Lovers and friends
I thought I'd blog a bit today. Just letting you all know how I've been feeling lately. Friends have been texting me, calling me, leaving voicemails, emails, even messages on Facebook. I've been out with a couple of close friends. But I haven't got that many friends, you know, I've always been a bit of a loner. It's been quite different since I've met Vay though. If anything, I've been spending a lot more time with him, probably to the detriment of my other friendships. Sometimes I wonder if I place too much priority on his company. He invited me just last night to after work drinks, with people from his company. I usually go along, try to make a night out of it.

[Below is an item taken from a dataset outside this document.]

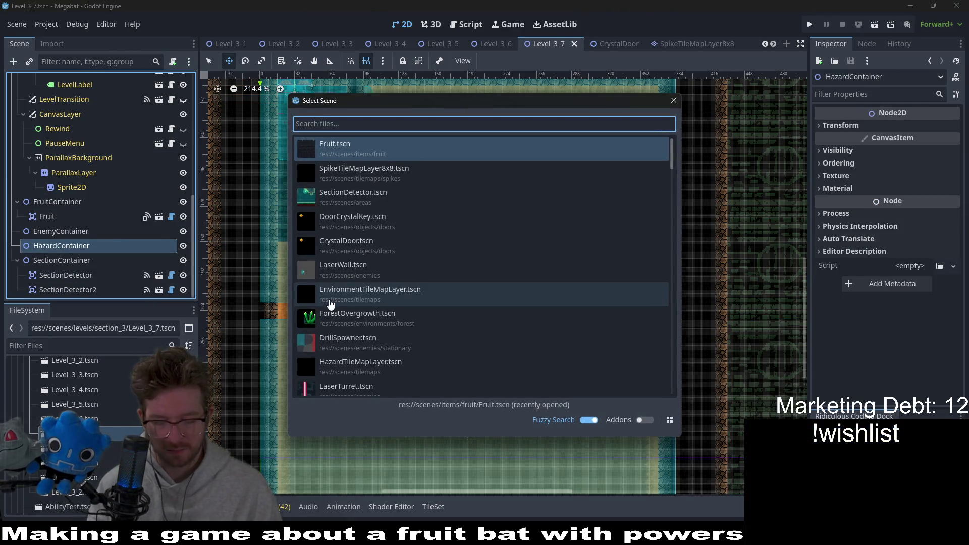
pyautogui.write('hazardtile')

You should've seen me. I was on my best behaviour all night, being a social butterfly, with all these people I hardly know. Being the perfect girlfriend. Still smiling and making polite conversation even when seeing a colleague of his being a bit touchy-feely with him, in full view of me. Oh yeah, it's all in good fun. He seems to enjoy it. Anyone would think she was actually his girlfriend, and that I was the colleague. She's got a couple of guys trying to woo her, even to the extent that one of them even thinks that Vay's got a thing for her, and has to ask permission to move into his so-called territory. I wonder what or who led him to think that.
I don't say much. Don't want to get into an argument or anything. Funnily enough though, we still end up arguing at the end of the night... and surprise surprise, I end up feeling like it's all my fault.
We were at the station, someone from his highschool recognises him after all these years. I thought it was a nice thing that someone should remember him, and we end up sitting together for the rest of the train ride, so that Vay could catch up. I guess I missed the sign that Vay didn't want to catch up, and that he didn't really like this guy for some reason. I should've been a better mind reader, or something.
As he's driving me home, the first thing he says is that I owe him $40 for the dinner (this is true, but did he have to mention it so soon, when he knew I was broke that night), that we should've sat somewhere else, and accused me of being overly interested in what the other guy had to say (even though it was all rather philosophical, and I was getting a bit bored, I was only trying to sound interested for Vay's sake) and that he didn't need me to make him sound good, even though I just wanted the other guy to know how good Vay is too, after the other guy's boasting.
Fat lot of good that did. All my best efforts just backfired. So my apologies if you've been waiting a long time for me to post, I really have been wanting to tell you all about my adventures lately. But I've been feeling run down just lately, just with little things piling up. Hope you understand.